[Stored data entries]
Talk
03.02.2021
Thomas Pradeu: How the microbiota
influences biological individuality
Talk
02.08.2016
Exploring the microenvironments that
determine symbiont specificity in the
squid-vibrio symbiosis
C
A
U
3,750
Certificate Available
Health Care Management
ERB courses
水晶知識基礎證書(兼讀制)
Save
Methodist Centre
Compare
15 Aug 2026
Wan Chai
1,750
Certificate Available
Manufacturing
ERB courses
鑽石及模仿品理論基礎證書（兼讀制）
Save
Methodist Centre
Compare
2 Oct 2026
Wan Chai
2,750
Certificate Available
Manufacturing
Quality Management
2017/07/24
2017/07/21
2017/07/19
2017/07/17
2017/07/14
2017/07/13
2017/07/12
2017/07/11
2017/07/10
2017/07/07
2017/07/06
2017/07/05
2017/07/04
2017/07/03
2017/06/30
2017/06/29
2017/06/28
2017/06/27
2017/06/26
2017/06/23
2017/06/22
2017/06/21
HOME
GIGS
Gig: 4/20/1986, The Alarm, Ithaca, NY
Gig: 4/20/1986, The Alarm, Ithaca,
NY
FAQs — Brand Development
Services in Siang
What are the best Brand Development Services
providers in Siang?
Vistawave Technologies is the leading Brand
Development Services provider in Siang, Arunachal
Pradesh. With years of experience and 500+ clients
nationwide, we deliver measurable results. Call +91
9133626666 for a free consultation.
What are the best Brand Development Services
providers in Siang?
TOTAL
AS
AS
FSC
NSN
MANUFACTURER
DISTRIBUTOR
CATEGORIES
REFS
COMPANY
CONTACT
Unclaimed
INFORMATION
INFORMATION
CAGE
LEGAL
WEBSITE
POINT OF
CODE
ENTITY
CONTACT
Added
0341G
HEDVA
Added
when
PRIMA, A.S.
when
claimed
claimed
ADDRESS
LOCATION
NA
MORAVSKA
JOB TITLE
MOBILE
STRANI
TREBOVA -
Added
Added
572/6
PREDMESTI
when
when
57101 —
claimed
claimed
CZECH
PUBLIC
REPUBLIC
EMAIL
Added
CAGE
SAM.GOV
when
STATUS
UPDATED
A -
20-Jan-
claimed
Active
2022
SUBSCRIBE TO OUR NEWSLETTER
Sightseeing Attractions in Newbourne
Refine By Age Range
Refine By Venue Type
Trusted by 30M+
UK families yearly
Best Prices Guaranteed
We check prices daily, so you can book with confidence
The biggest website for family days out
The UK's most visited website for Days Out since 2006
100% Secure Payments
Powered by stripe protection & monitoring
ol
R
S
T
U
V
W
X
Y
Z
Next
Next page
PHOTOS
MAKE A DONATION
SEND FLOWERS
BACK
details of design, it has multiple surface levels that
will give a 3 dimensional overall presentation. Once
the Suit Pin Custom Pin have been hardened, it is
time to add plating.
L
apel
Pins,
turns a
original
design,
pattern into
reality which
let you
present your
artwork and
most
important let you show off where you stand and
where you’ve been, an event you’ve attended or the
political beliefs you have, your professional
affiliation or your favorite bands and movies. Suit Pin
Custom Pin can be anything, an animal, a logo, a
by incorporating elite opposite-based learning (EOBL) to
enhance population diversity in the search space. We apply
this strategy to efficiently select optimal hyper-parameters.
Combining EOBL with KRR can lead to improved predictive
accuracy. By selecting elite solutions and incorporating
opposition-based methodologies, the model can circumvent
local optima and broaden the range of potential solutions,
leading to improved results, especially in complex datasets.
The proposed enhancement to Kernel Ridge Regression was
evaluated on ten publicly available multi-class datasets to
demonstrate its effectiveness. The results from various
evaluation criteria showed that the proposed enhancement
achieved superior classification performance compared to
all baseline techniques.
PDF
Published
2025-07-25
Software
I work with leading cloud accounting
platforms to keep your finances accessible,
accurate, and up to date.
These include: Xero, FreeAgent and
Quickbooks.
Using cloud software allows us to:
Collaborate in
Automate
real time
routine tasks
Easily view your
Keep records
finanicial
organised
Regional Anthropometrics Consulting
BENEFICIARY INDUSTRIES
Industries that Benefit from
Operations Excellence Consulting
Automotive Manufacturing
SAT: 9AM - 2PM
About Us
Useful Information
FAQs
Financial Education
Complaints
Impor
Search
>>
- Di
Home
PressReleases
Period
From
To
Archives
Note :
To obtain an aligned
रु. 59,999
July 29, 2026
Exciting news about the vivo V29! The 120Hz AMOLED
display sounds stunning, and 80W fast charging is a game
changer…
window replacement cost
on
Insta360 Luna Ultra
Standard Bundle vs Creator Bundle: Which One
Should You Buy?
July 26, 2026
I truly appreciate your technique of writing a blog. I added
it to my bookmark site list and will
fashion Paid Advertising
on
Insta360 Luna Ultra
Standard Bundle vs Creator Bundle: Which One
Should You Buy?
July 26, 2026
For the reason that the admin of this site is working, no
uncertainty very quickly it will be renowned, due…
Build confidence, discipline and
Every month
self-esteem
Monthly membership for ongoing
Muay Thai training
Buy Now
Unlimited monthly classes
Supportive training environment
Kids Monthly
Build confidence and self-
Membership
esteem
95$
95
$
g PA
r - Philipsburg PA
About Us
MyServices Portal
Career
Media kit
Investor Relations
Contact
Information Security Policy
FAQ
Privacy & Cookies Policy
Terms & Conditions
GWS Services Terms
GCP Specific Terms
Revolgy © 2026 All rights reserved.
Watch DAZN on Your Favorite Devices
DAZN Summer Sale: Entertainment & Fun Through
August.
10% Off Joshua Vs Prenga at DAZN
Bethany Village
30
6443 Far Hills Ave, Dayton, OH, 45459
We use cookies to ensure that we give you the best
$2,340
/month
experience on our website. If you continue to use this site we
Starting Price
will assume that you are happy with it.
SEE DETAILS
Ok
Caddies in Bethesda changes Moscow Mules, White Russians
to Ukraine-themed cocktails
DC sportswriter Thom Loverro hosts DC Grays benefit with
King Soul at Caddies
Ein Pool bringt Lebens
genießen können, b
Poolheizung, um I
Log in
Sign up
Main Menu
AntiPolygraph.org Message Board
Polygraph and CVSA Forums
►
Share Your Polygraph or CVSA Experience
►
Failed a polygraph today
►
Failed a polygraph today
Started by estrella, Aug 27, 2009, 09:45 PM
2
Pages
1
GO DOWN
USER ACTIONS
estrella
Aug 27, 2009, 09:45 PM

● **Task brief**
Please show every line above that includes the word "estrella".

● **Exercise answer**
Started by estrella, Aug 27, 2009, 09:45 PM
estrella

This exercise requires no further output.